Suits The C-Suite

(First of two parts)

In the current business environment, we keep hearing the term “new normal” being used by business and government leaders to provide context to the sweeping changes that have disrupted the global business ecosystem due to COVID-19. The question is, how can CEOs today realign their businesses to thrive in this “new normal?”

Reimagining and redefining the company’s growth strategy has become a new imperative for CEOs. As discussed in a recent article on, The CEO Imperative: Rebound to more sustainable growth, CEOs need to accept that a post-COVID growth strategy simply cannot rely on previous assumptions and principles. In order to create long-term value as the global economy recovers, CEOs need to shift their business paradigms to both redefine their strategy as well as focus on new platforms that are anchored on a clear purpose-led vision.

With the numerous restrictions implemented by governments to help manage the pandemic, businesses’ growth has been severely and negatively impacted. But even as we plan for and work towards a global recovery, companies recognize that the basics of their business have changed. Even more so, companies also understand that their stakeholders — their employees, investors, regulators and especially, their customers, have developed a different perspective on the role of companies. Market forces have also changed, with governments taking more active and interventionist positions in creating policies, stakeholders increasing their scrutiny on sustainability programs — notably on the environment, social and corporate governance, customer behavior changes, more competition to find or develop the right talent to drive post-pandemic recovery, and an increasing need to invest in technology to sustain business continuity.

• _Required work_:
A. Copy the C-suite column between "In the current" and "clear purpose-led vision.", inclusive.
B. According to the C-suite column, what has become a new imperative for CEOs?
C. Write the next part of the C-suite column, picking up after its last sentence.
The listing has nothing to do with the C-suite column.

(Stored data entries)

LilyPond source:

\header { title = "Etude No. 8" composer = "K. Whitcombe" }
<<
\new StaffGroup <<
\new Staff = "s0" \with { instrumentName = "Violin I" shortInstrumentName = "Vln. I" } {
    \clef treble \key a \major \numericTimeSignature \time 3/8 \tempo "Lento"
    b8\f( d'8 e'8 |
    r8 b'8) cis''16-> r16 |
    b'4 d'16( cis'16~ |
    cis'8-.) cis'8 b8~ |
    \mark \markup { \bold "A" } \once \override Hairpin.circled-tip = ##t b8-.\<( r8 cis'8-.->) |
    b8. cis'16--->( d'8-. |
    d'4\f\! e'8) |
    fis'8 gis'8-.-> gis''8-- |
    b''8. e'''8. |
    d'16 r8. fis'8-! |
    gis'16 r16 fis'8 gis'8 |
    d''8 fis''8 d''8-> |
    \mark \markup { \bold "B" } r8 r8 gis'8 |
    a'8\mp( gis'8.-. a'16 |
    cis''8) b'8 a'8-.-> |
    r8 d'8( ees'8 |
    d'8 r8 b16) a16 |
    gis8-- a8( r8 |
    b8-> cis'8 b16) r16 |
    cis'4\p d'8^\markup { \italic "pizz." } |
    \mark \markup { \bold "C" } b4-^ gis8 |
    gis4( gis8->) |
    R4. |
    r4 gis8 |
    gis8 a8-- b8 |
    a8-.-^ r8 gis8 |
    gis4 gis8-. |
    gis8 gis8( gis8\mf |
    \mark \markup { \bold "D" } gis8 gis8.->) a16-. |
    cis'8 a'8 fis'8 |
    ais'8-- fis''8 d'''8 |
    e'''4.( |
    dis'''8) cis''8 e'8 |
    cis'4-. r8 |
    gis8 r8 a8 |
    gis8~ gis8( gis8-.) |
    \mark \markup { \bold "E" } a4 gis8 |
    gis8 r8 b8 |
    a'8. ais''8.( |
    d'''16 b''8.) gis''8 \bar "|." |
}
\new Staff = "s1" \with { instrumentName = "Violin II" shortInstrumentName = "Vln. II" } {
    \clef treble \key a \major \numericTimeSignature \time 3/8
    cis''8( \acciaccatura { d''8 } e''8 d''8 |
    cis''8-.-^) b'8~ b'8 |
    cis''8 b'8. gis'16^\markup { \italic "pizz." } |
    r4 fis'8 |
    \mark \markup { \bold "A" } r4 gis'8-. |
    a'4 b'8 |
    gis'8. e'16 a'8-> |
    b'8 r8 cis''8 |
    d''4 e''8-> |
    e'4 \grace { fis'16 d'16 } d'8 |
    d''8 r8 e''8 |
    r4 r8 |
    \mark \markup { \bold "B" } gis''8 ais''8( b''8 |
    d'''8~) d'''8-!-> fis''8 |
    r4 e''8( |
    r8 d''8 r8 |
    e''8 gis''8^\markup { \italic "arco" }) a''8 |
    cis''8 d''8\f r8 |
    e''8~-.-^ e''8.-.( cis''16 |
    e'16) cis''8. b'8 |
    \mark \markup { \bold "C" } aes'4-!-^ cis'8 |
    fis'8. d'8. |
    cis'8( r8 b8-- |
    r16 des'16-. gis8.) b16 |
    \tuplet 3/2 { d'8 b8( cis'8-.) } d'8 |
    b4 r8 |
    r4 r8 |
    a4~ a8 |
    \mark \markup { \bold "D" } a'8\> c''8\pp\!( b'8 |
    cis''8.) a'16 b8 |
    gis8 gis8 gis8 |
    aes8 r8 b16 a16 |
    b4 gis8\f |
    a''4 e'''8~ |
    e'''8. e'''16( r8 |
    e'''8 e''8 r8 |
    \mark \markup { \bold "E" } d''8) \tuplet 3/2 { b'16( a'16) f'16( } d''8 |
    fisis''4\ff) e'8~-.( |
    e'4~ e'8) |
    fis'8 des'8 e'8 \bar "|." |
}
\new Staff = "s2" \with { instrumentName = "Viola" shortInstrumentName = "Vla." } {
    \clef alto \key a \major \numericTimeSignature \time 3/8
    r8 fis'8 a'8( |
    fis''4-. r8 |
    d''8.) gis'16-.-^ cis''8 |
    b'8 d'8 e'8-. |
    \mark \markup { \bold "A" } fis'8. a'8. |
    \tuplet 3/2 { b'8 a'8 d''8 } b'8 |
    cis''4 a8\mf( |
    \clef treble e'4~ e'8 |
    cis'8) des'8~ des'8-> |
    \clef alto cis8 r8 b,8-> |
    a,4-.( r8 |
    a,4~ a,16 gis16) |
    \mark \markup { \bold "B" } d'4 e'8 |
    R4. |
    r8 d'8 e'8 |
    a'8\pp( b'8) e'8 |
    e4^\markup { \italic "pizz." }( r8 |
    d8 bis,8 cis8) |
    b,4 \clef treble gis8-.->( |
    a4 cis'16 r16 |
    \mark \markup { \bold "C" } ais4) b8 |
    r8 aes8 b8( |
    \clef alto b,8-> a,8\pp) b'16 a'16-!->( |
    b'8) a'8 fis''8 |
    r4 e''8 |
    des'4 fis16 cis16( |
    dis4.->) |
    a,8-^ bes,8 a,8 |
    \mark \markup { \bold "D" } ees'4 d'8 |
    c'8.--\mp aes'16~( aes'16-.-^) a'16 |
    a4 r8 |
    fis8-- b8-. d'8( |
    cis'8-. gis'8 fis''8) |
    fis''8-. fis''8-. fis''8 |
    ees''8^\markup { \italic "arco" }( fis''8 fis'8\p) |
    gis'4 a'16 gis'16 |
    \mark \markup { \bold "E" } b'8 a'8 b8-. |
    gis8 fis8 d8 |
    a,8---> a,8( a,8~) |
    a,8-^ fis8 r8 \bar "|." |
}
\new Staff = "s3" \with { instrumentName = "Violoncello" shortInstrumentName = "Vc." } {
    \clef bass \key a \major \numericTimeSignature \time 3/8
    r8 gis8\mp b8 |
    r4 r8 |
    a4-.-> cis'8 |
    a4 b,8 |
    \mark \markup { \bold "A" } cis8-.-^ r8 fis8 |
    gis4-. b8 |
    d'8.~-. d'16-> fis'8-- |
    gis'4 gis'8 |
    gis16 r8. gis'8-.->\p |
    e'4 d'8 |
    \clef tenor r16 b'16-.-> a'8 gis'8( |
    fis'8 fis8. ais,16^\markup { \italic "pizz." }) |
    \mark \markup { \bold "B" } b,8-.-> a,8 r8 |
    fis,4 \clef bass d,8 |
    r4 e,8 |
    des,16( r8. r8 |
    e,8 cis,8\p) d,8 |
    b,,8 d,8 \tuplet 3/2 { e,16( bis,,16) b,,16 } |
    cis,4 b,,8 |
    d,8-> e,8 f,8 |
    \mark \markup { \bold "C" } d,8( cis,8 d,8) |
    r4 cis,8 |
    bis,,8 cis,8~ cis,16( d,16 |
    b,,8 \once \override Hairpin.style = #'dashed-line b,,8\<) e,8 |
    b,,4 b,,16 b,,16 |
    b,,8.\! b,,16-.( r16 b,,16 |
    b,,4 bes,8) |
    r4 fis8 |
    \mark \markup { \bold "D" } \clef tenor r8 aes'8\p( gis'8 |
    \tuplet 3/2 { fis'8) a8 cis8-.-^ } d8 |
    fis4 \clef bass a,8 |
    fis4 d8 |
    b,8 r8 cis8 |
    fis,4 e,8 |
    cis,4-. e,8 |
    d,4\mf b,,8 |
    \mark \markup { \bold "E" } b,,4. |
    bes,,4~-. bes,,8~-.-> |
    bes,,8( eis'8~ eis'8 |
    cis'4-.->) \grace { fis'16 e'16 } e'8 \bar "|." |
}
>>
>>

• _Results for the exercise_:
A.
In the current business environment, we keep hearing the term “new normal” being used by business and government leaders to provide context to the sweeping changes that have disrupted the global business ecosystem due to COVID-19. The question is, how can CEOs today realign their businesses to thrive in this “new normal?”

Reimagining and redefining the company’s growth strategy has become a new imperative for CEOs. As discussed in a recent article on, The CEO Imperative: Rebound to more sustainable growth, CEOs need to accept that a post-COVID growth strategy simply cannot rely on previous assumptions and principles. In order to create long-term value as the global economy recovers, CEOs need to shift their business paradigms to both redefine their strategy as well as focus on new platforms that are anchored on a clear purpose-led vision.

B. Reimagining and redefining the company's growth strategy.

C.
With these changes, it becomes even more imperative that organizations revisit their purpose in order to meet changing expectations. For some companies who have not yet firmly established their organizational purpose, this may mean a complete reboot.

Beyond financials, companies are now seeing that being purpose-led can have significant benefits such as stronger people and customer engagement and fostering a culture of innovation in the organization. In terms of metrics, studies have shown that companies with a focus on ESG can better find ways to lower their cost of capital, as discussed in a 2020 MSCI report, as well as promote long-term engagement.

It is worthwhile to note that establishing a purpose is a continuous and long-term journey for most companies. It goes beyond simply creating a purpose statement; there is also a need to drive fundamental organizational change to lay a solid foundation for purpose-led transformation.

For example, the SGV Purpose to nurture leaders and enable businesses for a better Philippines has been deeply embedded into our culture, programs and long-term strategy focusing on internal people development as well as external programs and activities to support business development, with a long-term vision of participating in and supporting national socio-economic development.

To drive a truly purpose-led strategy, CEOs may wish to consider incorporating these considerations into their programs, with an overarching emphasis on keeping people at the center of every decision.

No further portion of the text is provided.